# Recent Arrival - Speedsonic In Gold



## Agent orange (Feb 11, 2006)

Picked this up last week from Keith. Finally got round to taking a few snaps yesterday and today.

It dates from 1974, ref: 188.0002, with a ETA 1255 tuning fork movement. The steel version comes in various dial colours, with either applied indices and baton hands or lumed markers and stick hands. AFAIK the gold plated version only came with applied indices and baton hands.

I was in two minds about this one as gold really isn't my thing. Fortunately Keith doesn't live too far away so I decided to go and see it for myself before rejecting the prospect. Really glad I did, it's a beauty in the metal and the indices and dial are fantastic. Not terribly legible I'll be the first to admit but any excuse to stare at your watch for a bit longer eh .

As ever Keith was a gent to deal with and we even snuck in a couple of pints and some posh pub grub too, can't be bad .

Anyhow enough talk here's some pics.





































And that lovely dial.










TBC...


----------



## Agent orange (Feb 11, 2006)

Some pics with it's mate also from 1974.




























So there you have it, a bit of 70's gold.

Cheers,

Gary


----------



## minkle (Mar 17, 2008)

Nice one Gary.. and Keith.

You had to get it anyway, just for it to go with your other one..


----------



## PhilM (Nov 5, 2004)

Dam Gary that really is pure class and also not helped as it's backed up by your usual high quality pictures - Well done on making that a Speedsonic pair :thumbsup:


----------



## Stanford (Feb 10, 2007)

I like that a lot - the dial is superb


----------



## KEITHT (Dec 2, 2007)

Hey..gary..i have found something more tastelessly 70's.... :lol:










Want to buy it...?

PS Jude found your sunnies... :huh:


----------



## Agent orange (Feb 11, 2006)

KEITHT said:


> Hey..gary..i have found something more tastelessly 70's.... :lol:
> 
> 
> 
> ...


I can't believe you didn't like the Speedsonic Keith, yes it's gold but if you're going to go OTT you may as well go the whole hog I reckon. Having said that I think you're on your own with that Bulova though :shutup:.

Cheers,

Gary

P.S. No worries about the shades they were only a cheap pair I keep in the car.


----------



## KEITHT (Dec 2, 2007)

Agent orange said:


> P.S. No worries about the shades they were only a cheap pair I keep in the car.


Joking Gary....they are safe and sound.....you don't really think i would let my son play with sunnies do you...he's got mud for playing with....


----------



## dombox40 (Oct 20, 2008)

Nice one Gary I,m partial to a bit of gold myself love the dial give it plenty of wrist time.


----------



## delays (Jan 20, 2009)

That Omega looks wonderful.

Hopefully one day I'll be able to scrape the funds together for something like that.

In the meantime - the Bulova, perhaps? :tongue2:


----------



## Chukas (Aug 7, 2008)

Really like that suprisingly 

Pictures as ever are superb


----------



## Sparky (Nov 2, 2005)

Having seen the Omega in the flesh last week it is a beauty Gary, congrats. :thumbsup:

Having also seen that Bulova in the flesh, I can confirm that it is ghastly!

Mark


----------

__Excerpted data__.
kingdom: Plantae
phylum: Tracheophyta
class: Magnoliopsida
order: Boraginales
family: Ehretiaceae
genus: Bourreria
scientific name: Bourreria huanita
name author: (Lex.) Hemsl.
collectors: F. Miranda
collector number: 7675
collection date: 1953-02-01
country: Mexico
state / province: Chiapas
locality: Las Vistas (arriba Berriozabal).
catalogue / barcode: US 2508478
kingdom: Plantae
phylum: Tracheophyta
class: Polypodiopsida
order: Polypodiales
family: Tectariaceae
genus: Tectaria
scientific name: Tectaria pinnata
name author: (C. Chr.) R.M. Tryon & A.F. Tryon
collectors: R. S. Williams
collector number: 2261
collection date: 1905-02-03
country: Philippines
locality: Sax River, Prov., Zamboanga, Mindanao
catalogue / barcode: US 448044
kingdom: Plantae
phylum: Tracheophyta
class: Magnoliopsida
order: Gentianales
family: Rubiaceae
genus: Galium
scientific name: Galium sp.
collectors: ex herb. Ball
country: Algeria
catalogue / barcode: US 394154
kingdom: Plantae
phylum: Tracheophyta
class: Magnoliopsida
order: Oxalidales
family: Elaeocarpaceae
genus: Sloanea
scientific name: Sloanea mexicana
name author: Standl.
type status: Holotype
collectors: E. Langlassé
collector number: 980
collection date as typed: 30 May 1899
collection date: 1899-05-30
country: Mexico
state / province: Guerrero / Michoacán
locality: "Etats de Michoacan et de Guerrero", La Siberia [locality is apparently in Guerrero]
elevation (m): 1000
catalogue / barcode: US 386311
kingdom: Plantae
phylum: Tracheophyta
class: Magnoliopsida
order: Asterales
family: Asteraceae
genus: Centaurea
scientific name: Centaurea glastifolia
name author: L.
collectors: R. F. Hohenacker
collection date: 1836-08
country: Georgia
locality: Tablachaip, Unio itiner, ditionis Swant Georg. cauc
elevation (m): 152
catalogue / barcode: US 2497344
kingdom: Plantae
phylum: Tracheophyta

__Task goal__. Reproduce the part of the Speedsonic forum thread above starting at "## dombox40 (Oct" and ending at "(Jan 20, 2009)".

__Exercise answer__.
## dombox40 (Oct 20, 2008)

Nice one Gary I,m partial to a bit of gold myself love the dial give it plenty of wrist time.


----------



## delays (Jan 20, 2009)